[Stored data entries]

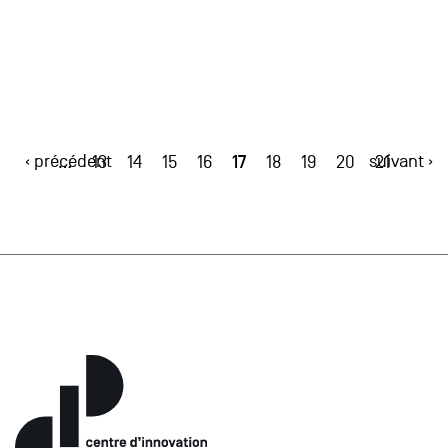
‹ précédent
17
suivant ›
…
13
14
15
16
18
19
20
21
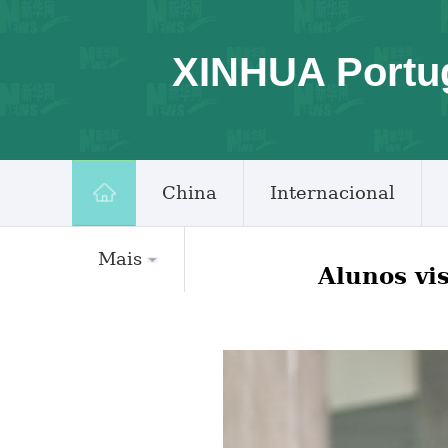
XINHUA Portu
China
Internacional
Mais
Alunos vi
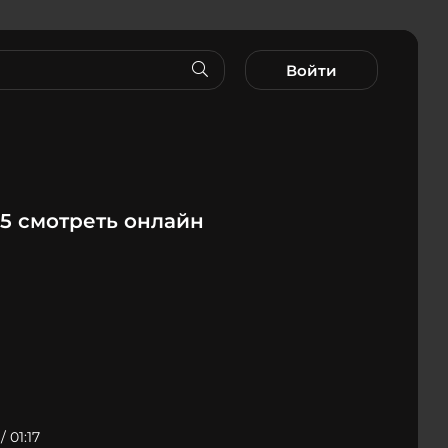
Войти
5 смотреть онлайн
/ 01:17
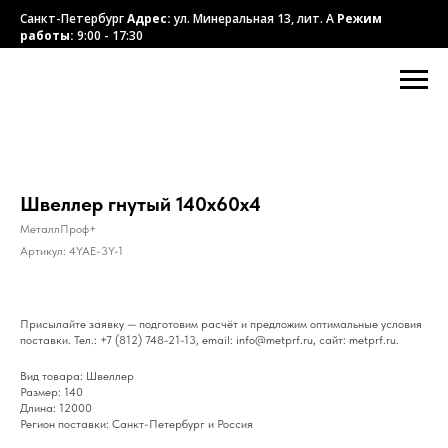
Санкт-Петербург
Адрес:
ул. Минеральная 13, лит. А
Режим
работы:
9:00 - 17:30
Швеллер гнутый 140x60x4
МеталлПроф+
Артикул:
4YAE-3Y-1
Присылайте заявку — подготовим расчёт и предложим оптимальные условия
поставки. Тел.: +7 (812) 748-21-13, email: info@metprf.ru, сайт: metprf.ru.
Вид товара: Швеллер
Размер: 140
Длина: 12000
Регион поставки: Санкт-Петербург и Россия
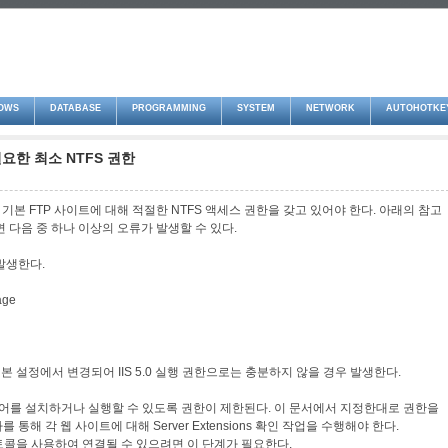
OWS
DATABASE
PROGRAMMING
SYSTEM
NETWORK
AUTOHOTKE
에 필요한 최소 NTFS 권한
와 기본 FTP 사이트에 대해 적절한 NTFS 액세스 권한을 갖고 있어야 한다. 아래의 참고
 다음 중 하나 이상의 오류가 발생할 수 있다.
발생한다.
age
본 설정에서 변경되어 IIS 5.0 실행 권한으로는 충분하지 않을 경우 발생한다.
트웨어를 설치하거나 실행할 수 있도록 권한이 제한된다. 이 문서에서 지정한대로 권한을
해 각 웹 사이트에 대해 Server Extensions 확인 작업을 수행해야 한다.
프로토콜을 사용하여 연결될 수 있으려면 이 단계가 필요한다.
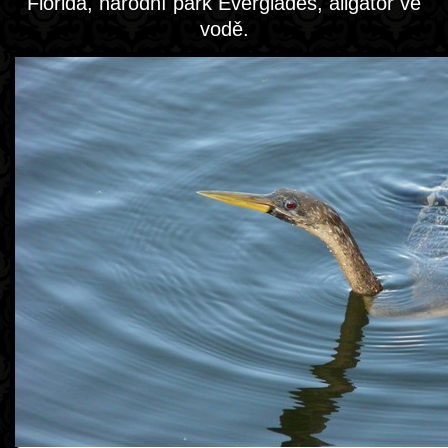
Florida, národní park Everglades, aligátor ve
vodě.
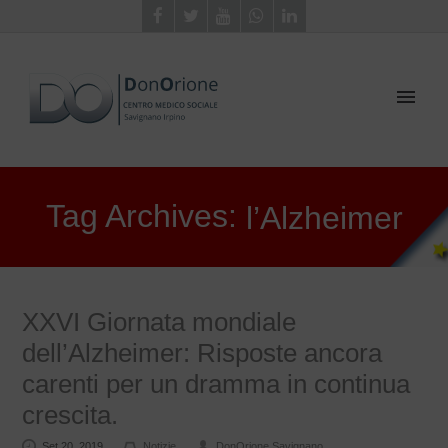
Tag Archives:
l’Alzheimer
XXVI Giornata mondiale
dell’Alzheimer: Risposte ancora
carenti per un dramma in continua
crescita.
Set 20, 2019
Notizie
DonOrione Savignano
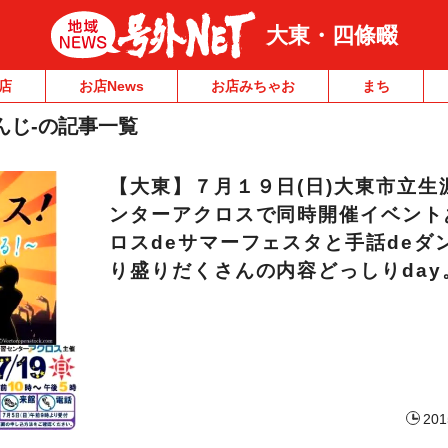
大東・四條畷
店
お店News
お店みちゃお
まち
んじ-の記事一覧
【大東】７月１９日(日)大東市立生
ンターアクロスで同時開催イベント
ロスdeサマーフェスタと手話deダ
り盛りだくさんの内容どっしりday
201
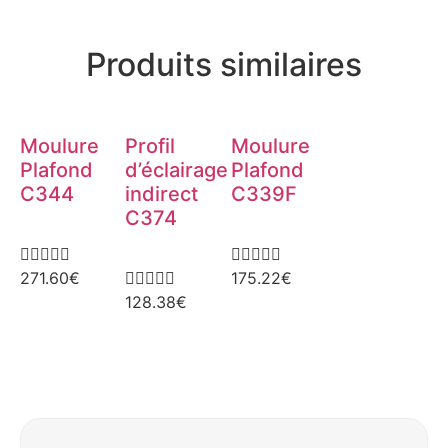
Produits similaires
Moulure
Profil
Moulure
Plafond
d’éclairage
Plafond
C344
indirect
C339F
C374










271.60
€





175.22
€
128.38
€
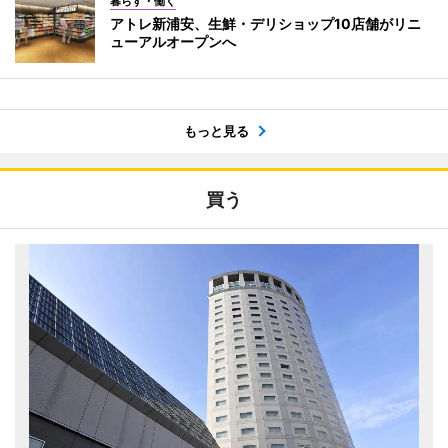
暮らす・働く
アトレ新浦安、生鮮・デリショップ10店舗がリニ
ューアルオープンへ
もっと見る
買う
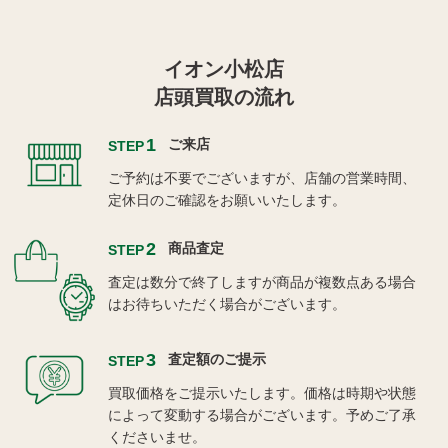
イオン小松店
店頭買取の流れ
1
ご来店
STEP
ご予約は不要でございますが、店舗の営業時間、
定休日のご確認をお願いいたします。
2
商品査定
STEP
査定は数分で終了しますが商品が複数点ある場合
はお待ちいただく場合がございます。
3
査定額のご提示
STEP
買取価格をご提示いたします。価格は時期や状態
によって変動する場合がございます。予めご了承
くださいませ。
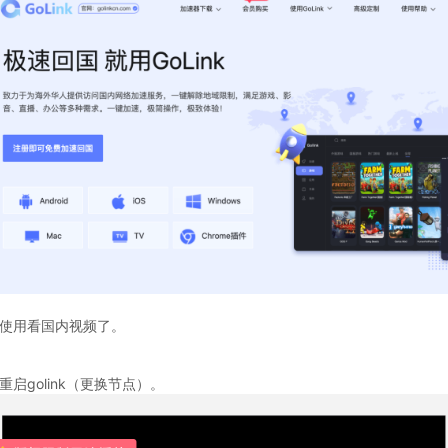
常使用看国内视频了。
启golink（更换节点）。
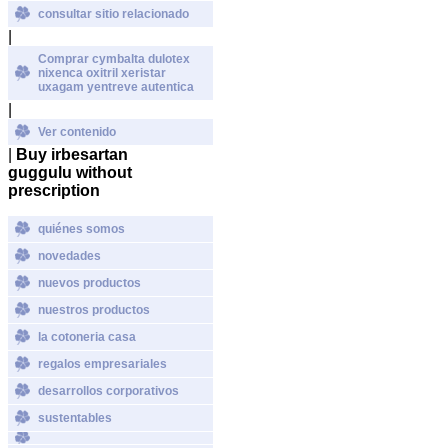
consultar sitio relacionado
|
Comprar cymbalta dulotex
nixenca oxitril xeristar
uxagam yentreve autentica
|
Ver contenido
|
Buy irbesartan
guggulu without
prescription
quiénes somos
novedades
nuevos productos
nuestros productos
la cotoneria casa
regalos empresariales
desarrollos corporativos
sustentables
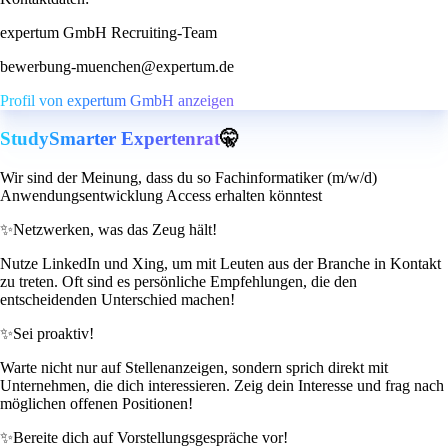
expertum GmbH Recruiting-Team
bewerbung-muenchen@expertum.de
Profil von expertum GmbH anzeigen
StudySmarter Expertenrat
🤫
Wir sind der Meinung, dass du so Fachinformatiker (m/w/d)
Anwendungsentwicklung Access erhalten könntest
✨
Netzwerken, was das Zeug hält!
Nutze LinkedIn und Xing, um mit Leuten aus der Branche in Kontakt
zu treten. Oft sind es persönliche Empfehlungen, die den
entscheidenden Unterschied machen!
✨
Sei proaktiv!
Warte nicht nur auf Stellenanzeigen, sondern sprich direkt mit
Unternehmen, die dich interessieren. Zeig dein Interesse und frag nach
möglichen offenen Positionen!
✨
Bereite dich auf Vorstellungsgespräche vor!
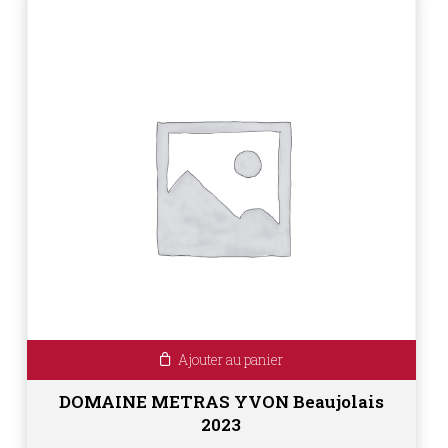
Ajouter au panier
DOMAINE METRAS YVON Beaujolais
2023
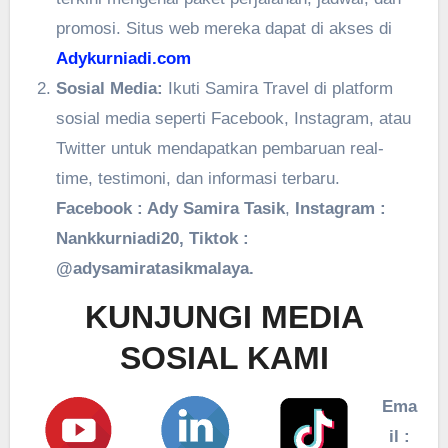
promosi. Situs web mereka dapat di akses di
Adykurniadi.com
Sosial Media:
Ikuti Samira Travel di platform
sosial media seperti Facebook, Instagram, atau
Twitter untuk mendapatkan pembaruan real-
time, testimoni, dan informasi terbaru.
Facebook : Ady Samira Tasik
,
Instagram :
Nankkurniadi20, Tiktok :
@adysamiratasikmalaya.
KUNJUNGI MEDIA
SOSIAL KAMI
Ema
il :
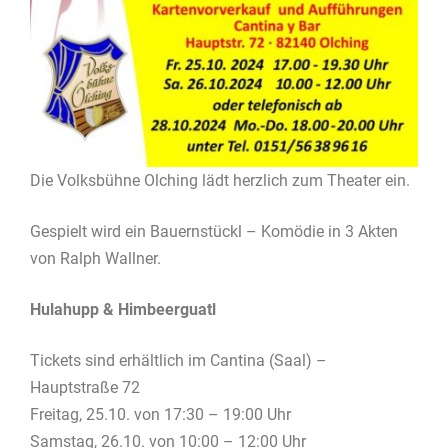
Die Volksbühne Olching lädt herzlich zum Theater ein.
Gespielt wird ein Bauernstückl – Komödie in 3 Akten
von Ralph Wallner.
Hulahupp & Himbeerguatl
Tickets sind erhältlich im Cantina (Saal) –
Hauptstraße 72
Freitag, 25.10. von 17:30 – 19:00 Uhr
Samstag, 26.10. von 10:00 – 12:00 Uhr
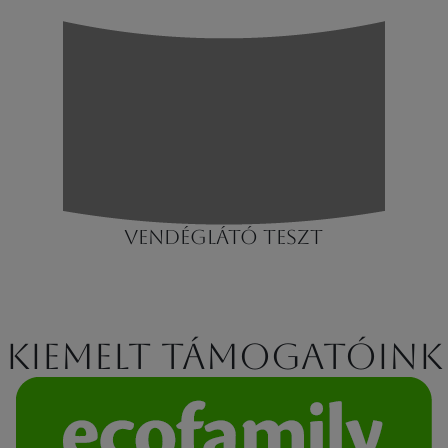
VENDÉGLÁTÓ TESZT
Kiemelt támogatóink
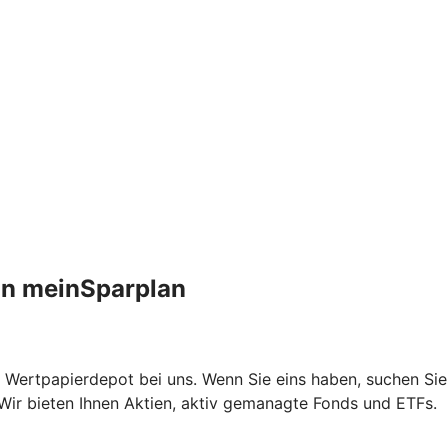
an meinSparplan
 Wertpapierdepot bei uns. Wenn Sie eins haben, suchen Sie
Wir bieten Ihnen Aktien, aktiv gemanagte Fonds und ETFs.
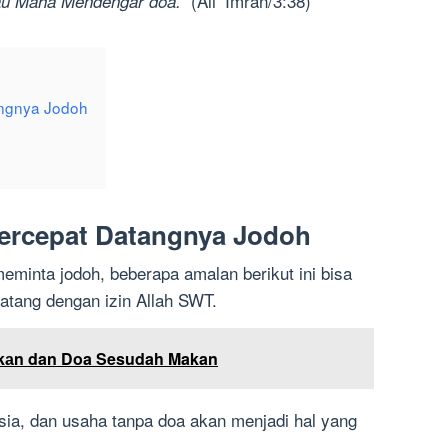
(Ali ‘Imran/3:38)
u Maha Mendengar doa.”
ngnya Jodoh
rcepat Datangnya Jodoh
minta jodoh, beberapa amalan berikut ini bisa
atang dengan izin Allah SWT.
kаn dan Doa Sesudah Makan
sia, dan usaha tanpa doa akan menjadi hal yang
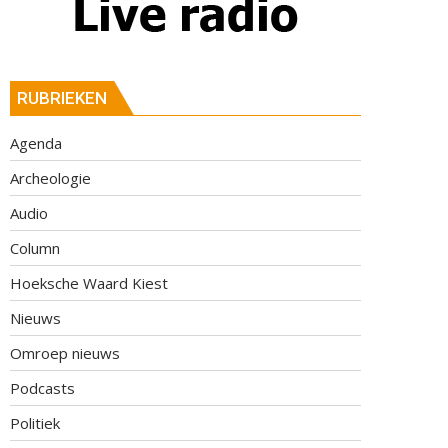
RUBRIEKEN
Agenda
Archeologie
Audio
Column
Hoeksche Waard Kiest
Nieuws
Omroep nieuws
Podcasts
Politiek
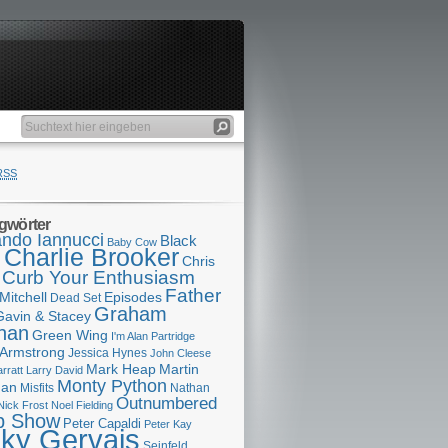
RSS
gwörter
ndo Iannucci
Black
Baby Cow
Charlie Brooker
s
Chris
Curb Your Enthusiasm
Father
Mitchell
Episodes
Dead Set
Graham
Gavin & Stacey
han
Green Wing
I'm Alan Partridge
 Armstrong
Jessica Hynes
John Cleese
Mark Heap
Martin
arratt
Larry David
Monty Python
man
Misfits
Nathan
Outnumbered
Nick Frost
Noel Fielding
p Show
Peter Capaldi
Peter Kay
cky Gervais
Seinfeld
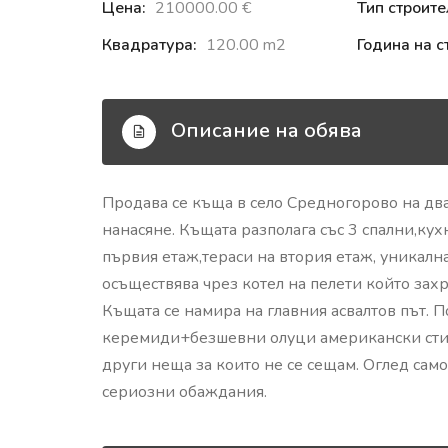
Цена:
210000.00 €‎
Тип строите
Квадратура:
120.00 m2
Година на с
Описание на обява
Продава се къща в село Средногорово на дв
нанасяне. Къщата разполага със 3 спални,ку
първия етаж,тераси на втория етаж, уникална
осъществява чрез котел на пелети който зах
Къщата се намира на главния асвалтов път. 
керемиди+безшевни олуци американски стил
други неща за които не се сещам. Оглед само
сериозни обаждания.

What is required:
Reproduce the text read from each page in the material above verbatim, line for line, and omit the pictures from the output.

Reply to the exercise:
‹ précédent
17
suivant ›
…
13
14
15
16
18
19
20
21
XINHUA Portu
China
Internacional
Mais
Alunos vi
Войти
5 смотреть онлайн
/ 01:17
Санкт-Петербург
Адрес:
ул. Минеральная 13, лит. А
Режим
работы:
9:00 - 17:30
Швеллер гнутый 140x60x4
МеталлПроф+
Артикул:
4YAE-3Y-1
Присылайте заявку — подготовим расчёт и предложим оптимальные условия
поставки. Тел.: +7 (812) 748-21-13, email: info@metprf.ru, сайт: metprf.ru.
Вид товара: Швеллер
Размер: 140
Длина: 12000
Регион поставки: Санкт-Петербург и Россия
OWS
DATABASE
PROGRAMMING
SYSTEM
NETWORK
AUTOHOTKE
에 필요한 최소 NTFS 권한
와 기본 FTP 사이트에 대해 적절한 NTFS 액세스 권한을 갖고 있어야 한다. 아래의 참고
 다음 중 하나 이상의 오류가 발생할 수 있다.
발생한다.
age
본 설정에서 변경되어 IIS 5.0 실행 권한으로는 충분하지 않을 경우 발생한다.
트웨어를 설치하거나 실행할 수 있도록 권한이 제한된다. 이 문서에서 지정한대로 권한을
해 각 웹 사이트에 대해 Server Extensions 확인 작업을 수행해야 한다.
프로토콜을 사용하여 연결될 수 있으려면 이 단계가 필요한다.
Florida, národní park Everglades, aligátor ve
vodě.
Tag Archives:
l’Alzheimer
XXVI Giornata mondiale
dell’Alzheimer: Risposte ancora
carenti per un dramma in continua
crescita.
Set 20, 2019
Notizie
DonOrione Savignano
大東・四條畷
店
お店News
お店みちゃお
まち
んじ-の記事一覧
【大東】７月１９日(日)大東市立生
ンターアクロスで同時開催イベント
ロスdeサマーフェスタと手話deダ
り盛りだくさんの内容どっしりday
201
Produits similaires
Moulure
Profil
Moulure
Plafond
d’éclairage
Plafond
C344
indirect
C339F
C374










271.60
€





175.22
€
128.38
€
暮らす・働く
アトレ新浦安、生鮮・デリショップ10店舗がリニ
ューアルオープンへ
もっと見る
買う
イオン小松店
店頭買取の流れ
1
ご来店
STEP
ご予約は不要でございますが、店舗の営業時間、
定休日のご確認をお願いいたします。
2
商品査定
STEP
査定は数分で終了しますが商品が複数点ある場合
はお待ちいただく場合がございます。
3
査定額のご提示
STEP
買取価格をご提示いたします。価格は時期や状態
によって変動する場合がございます。予めご了承
くださいませ。
常使用看国内视频了。
启golink（更换节点）。
consultar sitio relacionado
|
Comprar cymbalta dulotex
nixenca oxitril xeristar
uxagam yentreve autentica
|
Ver contenido
|
Buy irbesartan
guggulu without
prescription
quiénes somos
novedades
nuevos productos
nuestros productos
la cotoneria casa
regalos empresariales
desarrollos corporativos
sustentables
expertum GmbH Recruiting-Team
bewerbung-muenchen@expertum.de
Profil von expertum GmbH anzeigen
StudySmarter Expertenrat
🤫
Wir sind der Meinung, dass du so Fachinformatiker (m/w/d)
Anwendungsentwicklung Access erhalten könntest
✨
Netzwerken, was das Zeug hält!
Nutze LinkedIn und Xing, um mit Leuten aus der Branche in Kontakt
zu treten. Oft sind es persönliche Empfehlungen, die den
entscheidenden Unterschied machen!
✨
Sei proaktiv!
Warte nicht nur auf Stellenanzeigen, sondern sprich direkt mit
Unternehmen, die dich interessieren. Zeig dein Interesse und frag nach
möglichen offenen Positionen!
✨
Bereite dich auf Vorstellungsgespräche vor!
Ajouter au panier
DOMAINE METRAS YVON Beaujolais
2023
promosi. Situs web mereka dapat di akses di
Adykurniadi.com
Sosial Media:
Ikuti Samira Travel di platform
sosial media seperti Facebook, Instagram, atau
Twitter untuk mendapatkan pembaruan real-
time, testimoni, dan informasi terbaru.
Facebook : Ady Samira Tasik
,
Instagram :
Nankkurniadi20, Tiktok :
@adysamiratasikmalaya.
KUNJUNGI MEDIA
SOSIAL KAMI
Ema
il :
Die Volksbühne Olching lädt herzlich zum Theater ein.
Gespielt wird ein Bauernstückl – Komödie in 3 Akten
von Ralph Wallner.
Hulahupp & Himbeerguatl
Tickets sind erhältlich im Cantina (Saal) –
Hauptstraße 72
Freitag, 25.10. von 17:30 – 19:00 Uhr
Samstag, 26.10. von 10:00 – 12:00 Uhr
VENDÉGLÁTÓ TESZT
Kiemelt támogatóink
an meinSparplan
 Wertpapierdepot bei uns. Wenn Sie eins haben, suchen Sie
Wir bieten Ihnen Aktien, aktiv gemanagte Fonds und ETFs.
(Ali ‘Imran/3:38)
u Maha Mendengar doa.”
ngnya Jodoh
rcepat Datangnya Jodoh
minta jodoh, beberapa amalan berikut ini bisa
atang dengan izin Allah SWT.
kаn dan Doa Sesudah Makan
sia, dan usaha tanpa doa akan menjadi hal yang
RUBRIEKEN
Agenda
Archeologie
Audio
Column
Hoeksche Waard Kiest
Nieuws
Omroep nieuws
Podcasts
Politiek
RSS
gwörter
ndo Iannucci
Black
Baby Cow
Charlie Brooker
s
Chris
Curb Your Enthusiasm
Father
Mitchell
Episodes
Dead Set
Graham
Gavin & Stacey
han
Green Wing
I'm Alan Partridge
 Armstrong
Jessica Hynes
John Cleese
Mark Heap
Martin
arratt
Larry David
Monty Python
man
Misfits
Nathan
Outnumbered
Nick Frost
Noel Fielding
p Show
Peter Capaldi
Peter Kay
cky Gervais
Seinfeld
Цена:
210000.00 €‎
Тип строите
Квадратура:
120.00 m2
Година на с
Описание на обява
Продава се къща в село Средногорово на дв
нанасяне. Къщата разполага със 3 спални,ку
първия етаж,тераси на втория етаж, уникална
осъществява чрез котел на пелети който зах
Къщата се намира на главния асвалтов път. 
керемиди+безшевни олуци американски стил
други неща за които не се сещам. Оглед само
сериозни обаждания.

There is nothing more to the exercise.